# 240g substrate question



## Bryeman (Aug 24, 2009)

I was going to ask if I should spend the money on Flourite substrate again for a 240g tank that I'm getting close to setting up as a planted, but I just read a post on here about someone who had plain gravel with laterite for many many years. I think that answered my question. I'm thinking I'll save a bunch of money and get regular gravel from a discount store, and just use root tabs for heavy root feaders in the gravel. Anyone see an issue with this? I'm a huge fan of flourite, but ordering it for a 240g won't be cheap, and I'm betting it's really not necessary at the end of the day?


----------



## Michael (Jul 20, 2010)

The laterite is a critical component; gravel and root tabs do not give the same result. Laterite adds the high cation exchange capacity (CEC) that allows the substrate to absorb nutrients from the water and hold them until plant roots extract the nutrients from the substrate.

I am a big fan of soil substrates, with laterite or montmorillonite clay.
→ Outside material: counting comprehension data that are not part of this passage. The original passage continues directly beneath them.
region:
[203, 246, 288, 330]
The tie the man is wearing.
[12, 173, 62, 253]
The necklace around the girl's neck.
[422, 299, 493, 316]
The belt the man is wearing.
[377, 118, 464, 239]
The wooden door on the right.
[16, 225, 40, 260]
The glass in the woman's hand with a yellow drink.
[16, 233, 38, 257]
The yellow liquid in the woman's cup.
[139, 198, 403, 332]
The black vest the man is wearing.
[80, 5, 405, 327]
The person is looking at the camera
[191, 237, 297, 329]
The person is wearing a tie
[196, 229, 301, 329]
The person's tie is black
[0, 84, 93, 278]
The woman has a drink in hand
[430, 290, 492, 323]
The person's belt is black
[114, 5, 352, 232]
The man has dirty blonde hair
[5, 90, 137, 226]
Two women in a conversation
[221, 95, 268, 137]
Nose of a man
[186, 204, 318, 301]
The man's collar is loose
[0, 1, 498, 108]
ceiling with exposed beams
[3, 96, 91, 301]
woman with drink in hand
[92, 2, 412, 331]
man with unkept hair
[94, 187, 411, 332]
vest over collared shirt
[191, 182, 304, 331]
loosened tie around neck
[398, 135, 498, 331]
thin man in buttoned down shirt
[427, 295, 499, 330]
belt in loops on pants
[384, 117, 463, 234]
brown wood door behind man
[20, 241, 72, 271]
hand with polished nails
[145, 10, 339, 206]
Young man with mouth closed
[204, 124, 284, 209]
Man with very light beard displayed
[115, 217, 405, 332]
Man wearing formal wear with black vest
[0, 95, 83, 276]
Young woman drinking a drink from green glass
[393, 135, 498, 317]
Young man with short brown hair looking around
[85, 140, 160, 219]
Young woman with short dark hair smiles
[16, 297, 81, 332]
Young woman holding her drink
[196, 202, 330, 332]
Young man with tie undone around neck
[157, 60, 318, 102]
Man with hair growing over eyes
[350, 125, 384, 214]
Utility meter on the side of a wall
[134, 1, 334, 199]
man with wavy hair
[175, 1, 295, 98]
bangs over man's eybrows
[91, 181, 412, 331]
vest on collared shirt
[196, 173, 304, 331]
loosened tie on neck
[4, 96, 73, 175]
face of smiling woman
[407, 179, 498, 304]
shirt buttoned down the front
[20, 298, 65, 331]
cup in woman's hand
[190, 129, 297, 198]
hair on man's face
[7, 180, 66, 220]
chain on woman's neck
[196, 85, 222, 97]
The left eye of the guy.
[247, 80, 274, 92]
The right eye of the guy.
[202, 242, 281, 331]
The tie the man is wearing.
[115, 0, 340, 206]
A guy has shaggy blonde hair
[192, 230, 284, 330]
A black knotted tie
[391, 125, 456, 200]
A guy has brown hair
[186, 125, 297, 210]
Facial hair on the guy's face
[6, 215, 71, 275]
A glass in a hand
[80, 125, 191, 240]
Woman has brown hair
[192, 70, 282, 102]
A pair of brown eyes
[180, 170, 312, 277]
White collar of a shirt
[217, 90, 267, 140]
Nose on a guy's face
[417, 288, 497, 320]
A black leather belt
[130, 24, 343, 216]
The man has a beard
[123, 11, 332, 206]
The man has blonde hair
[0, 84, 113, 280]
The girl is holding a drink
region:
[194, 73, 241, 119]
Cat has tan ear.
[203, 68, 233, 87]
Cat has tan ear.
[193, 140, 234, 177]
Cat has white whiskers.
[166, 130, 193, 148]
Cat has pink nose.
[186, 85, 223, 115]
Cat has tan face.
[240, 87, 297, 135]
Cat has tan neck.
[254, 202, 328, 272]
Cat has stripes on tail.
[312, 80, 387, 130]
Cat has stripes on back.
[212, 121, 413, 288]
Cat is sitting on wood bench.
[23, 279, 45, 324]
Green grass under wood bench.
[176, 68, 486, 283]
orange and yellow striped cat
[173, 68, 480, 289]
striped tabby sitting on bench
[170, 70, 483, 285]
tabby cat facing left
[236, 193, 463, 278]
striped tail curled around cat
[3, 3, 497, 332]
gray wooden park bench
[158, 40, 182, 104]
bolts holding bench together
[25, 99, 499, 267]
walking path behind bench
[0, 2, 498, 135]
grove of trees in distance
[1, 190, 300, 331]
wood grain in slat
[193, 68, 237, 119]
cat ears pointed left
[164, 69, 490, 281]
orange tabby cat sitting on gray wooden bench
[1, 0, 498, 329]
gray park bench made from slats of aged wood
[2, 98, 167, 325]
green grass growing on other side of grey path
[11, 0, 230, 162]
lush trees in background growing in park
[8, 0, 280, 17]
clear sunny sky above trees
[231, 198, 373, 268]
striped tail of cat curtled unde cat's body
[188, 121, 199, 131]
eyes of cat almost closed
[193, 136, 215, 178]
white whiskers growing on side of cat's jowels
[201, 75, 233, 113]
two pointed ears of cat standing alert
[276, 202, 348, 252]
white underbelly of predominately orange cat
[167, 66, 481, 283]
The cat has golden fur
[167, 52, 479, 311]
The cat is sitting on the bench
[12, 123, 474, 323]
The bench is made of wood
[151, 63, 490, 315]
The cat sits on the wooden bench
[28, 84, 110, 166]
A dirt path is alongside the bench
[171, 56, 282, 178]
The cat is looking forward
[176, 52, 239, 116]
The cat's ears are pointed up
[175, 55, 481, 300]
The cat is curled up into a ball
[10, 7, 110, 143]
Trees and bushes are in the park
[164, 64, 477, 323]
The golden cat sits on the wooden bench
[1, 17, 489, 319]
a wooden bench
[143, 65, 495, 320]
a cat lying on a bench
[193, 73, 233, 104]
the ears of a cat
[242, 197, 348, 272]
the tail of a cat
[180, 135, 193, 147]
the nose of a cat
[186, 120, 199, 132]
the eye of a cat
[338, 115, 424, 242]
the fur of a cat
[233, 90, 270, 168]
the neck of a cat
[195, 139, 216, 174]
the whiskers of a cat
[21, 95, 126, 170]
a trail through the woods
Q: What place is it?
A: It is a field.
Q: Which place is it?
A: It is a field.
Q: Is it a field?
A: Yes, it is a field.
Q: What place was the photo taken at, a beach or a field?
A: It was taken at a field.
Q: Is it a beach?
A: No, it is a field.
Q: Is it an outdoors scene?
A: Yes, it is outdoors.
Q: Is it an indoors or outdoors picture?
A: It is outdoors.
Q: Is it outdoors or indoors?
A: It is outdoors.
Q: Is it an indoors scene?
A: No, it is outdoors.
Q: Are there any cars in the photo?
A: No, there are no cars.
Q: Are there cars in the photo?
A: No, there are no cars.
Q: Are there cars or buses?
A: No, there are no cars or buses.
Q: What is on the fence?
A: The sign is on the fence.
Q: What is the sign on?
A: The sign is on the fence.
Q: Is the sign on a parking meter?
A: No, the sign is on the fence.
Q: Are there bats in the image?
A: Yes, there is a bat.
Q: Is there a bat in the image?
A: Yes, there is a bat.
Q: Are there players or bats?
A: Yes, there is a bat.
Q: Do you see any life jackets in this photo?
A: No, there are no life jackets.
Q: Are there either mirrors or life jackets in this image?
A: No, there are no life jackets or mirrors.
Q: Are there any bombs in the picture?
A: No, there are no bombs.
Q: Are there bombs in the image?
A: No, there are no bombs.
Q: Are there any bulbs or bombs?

Check out this thread: http://www.aquaticplantcentral.com/forumapc/substrates/82245-soilmaster-turface-alternatives.html


----------



## Bryeman (Aug 24, 2009)

Michael said:


> The laterite is a critical component; gravel and root tabs do not give the same result. Laterite adds the high cation exchange capacity (CEC) that allows the substrate to absorb nutrients from the water and hold them until plant roots extract the nutrients from the substrate.
> 
> I am a big fan of soil substrates, with laterite or montmorillonite clay. Check out this thread: http://www.aquaticplantcentral.com/forumapc/substrates/82245-soilmaster-turface-alternatives.html


Thanks for the link. I may just go with mostly Flourite then as I know how that works. Going to be spendy though for a 240g!


----------